Besides, in September, the Highest spending is Merchandise with just over $300 and Travel/Entertainment took the second place with $250 closely followed by Supermarkets
In September, The rewards I accumulated surpassed other categories except those which stood tall in the first three places.
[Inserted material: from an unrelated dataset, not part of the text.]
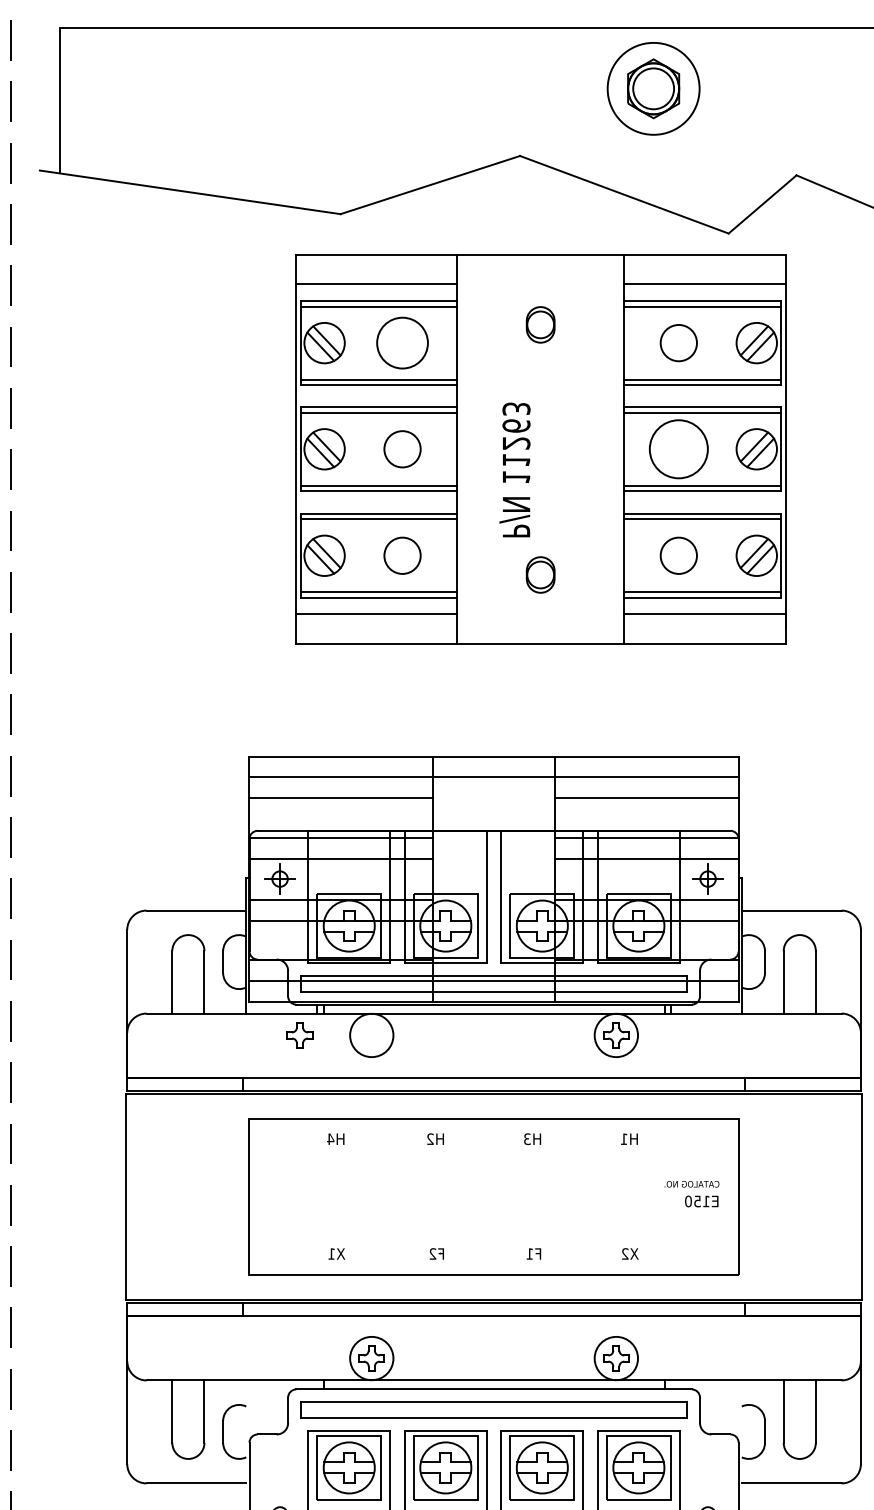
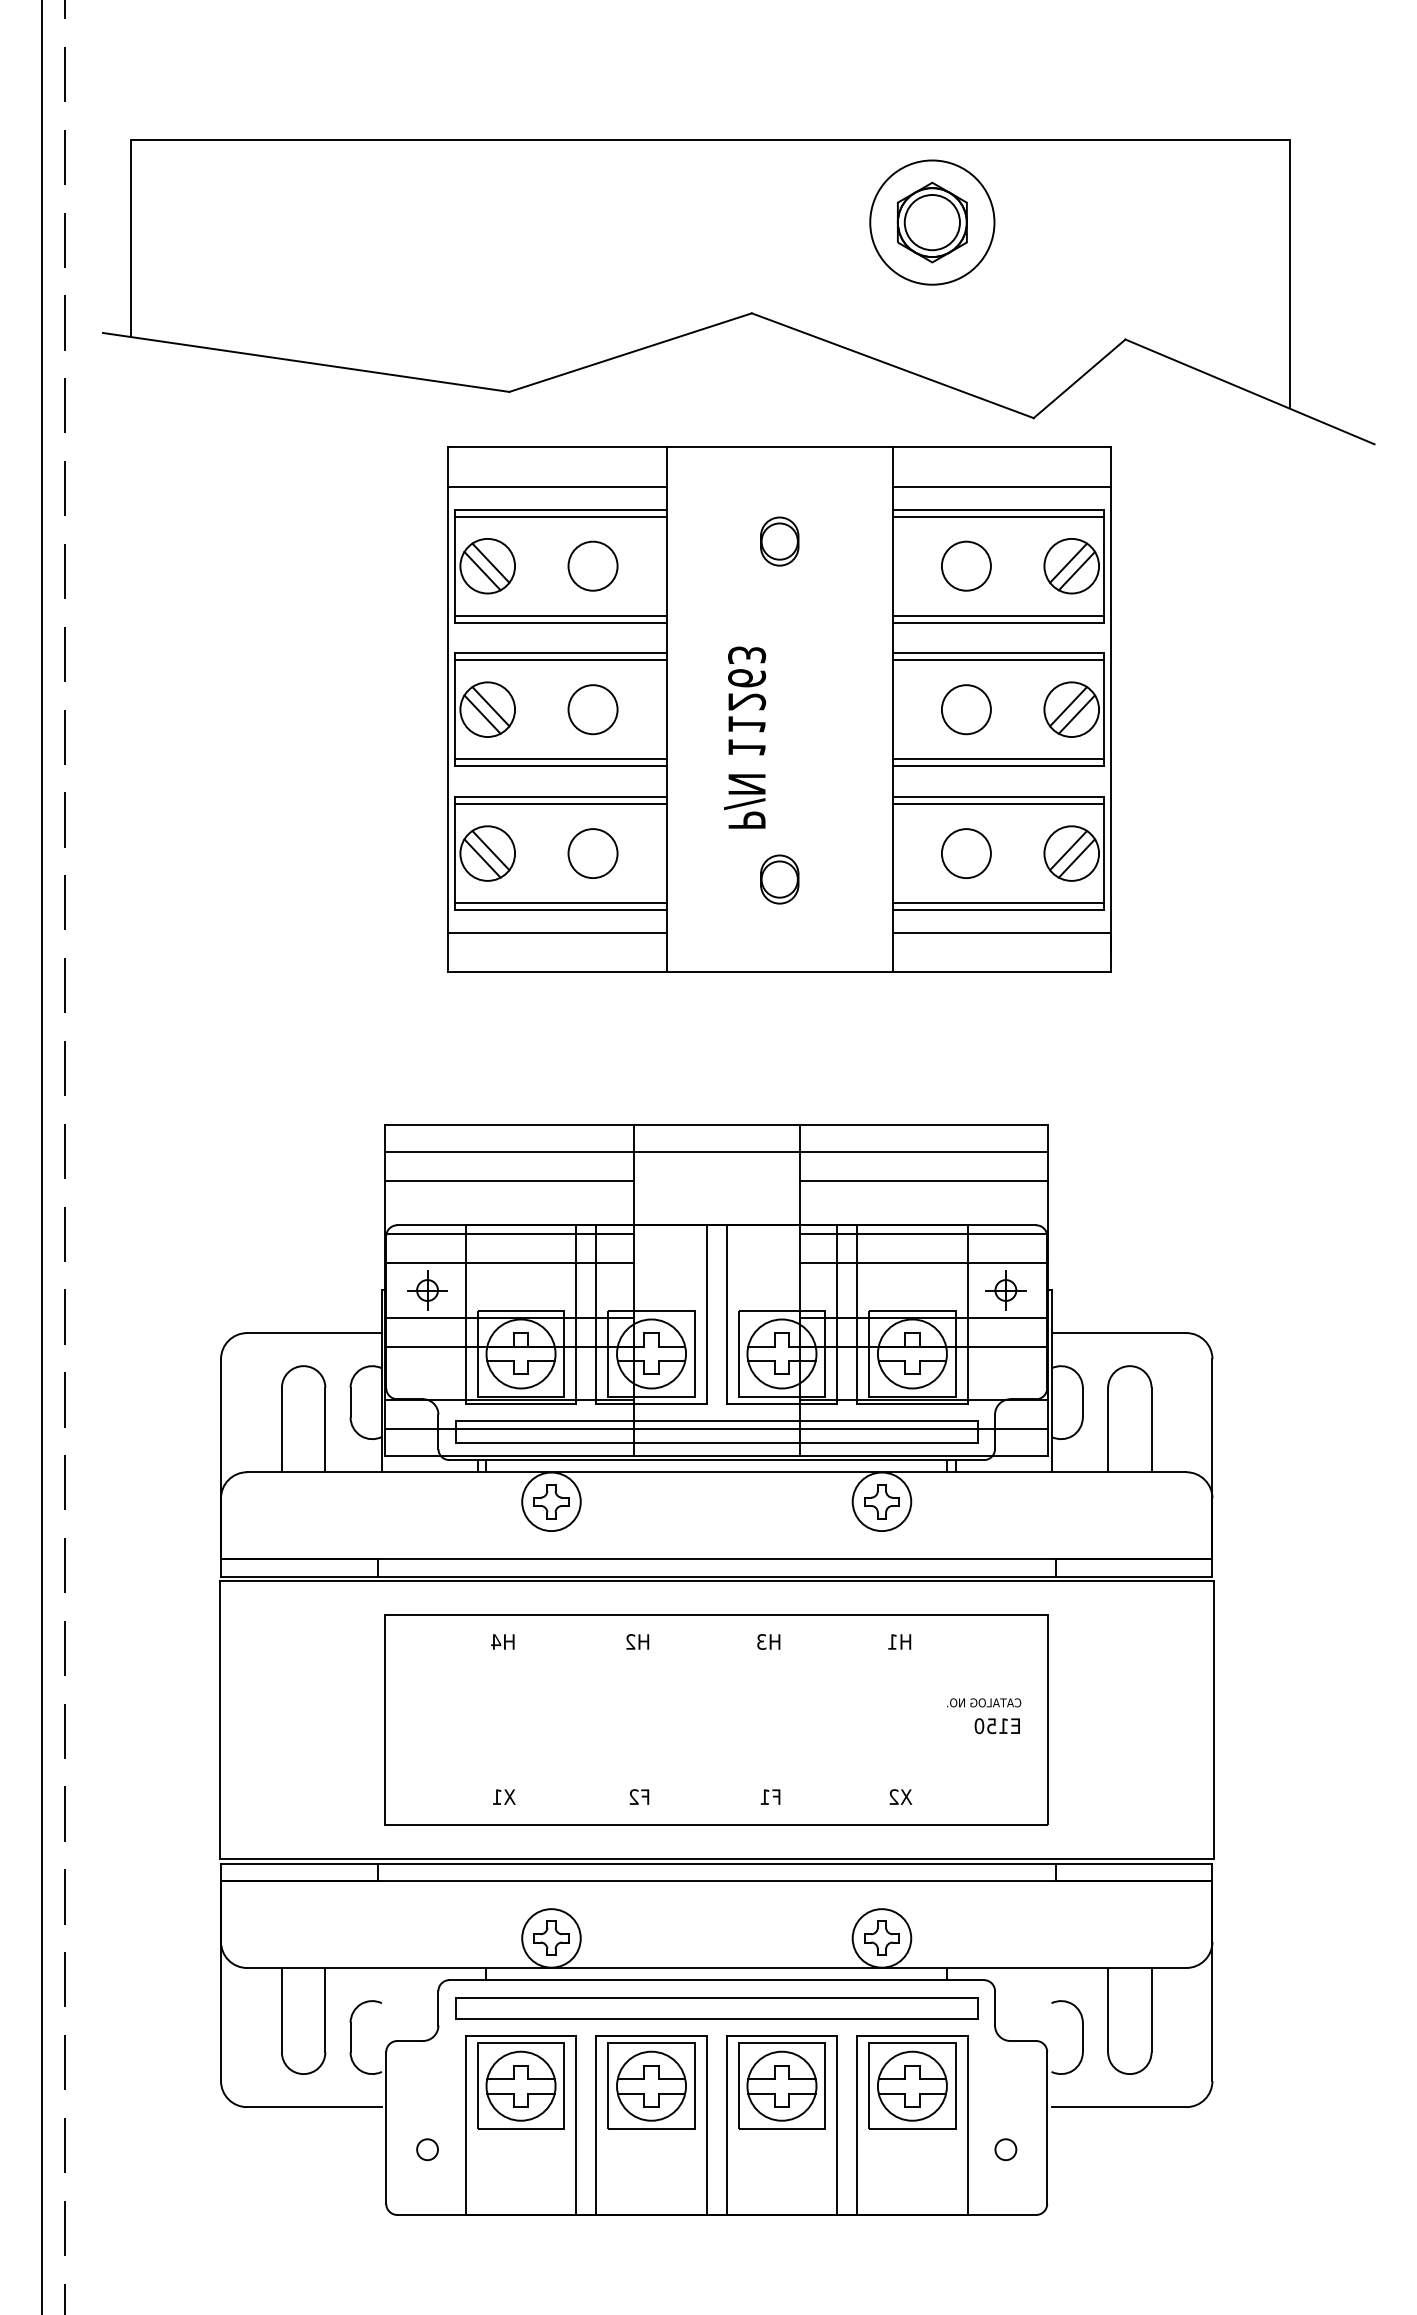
circle: (402, 342) -> (592, 565), size x0.71
circle: (678, 449) -> (965, 709), size x0.62
part: (300, 1035) -> (551, 1501), moved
###Q5: Compared to 2017, what is the difference in 2016 and 2018
```{r}
#comp<-data.frame(comp)
#comp$Year <- as.factor(comp$Year)
data1$Year <- as.factor(data1$Year)
ggplot(data=data1, aes(x=Category, y=Amount)) +
geom_bar(aes(fill = Year), position = "dodge", stat="identity") +
labs(title = "Spending per Category", x = "Category", y = "Amount") +
theme(legend.position = "Right") +
scale_fill_discrete(name="Year") +
theme(legend.position = "bottom") +
coord_flip()
```
***
Since the purpose was to compare the spending between 2016, 2017, and 2018:
A grouped bar chart was plotted to analyze and compare the differences. From the obtained plots we can see that, overall spending in 2016 is much greater than in 2018 adn 2017. Especially Balance Transfers in every year of my transactions.
Second greater spending is Services with 2018 being the least followed by 2017 and 2016. One thing that I have obsered over here is that even though the trasactions for 2016 were considered from August till December.
I spend no value of amount towards education in 2016 while it was as high as $1000 and $1700 in the following years of 2017 and 2018.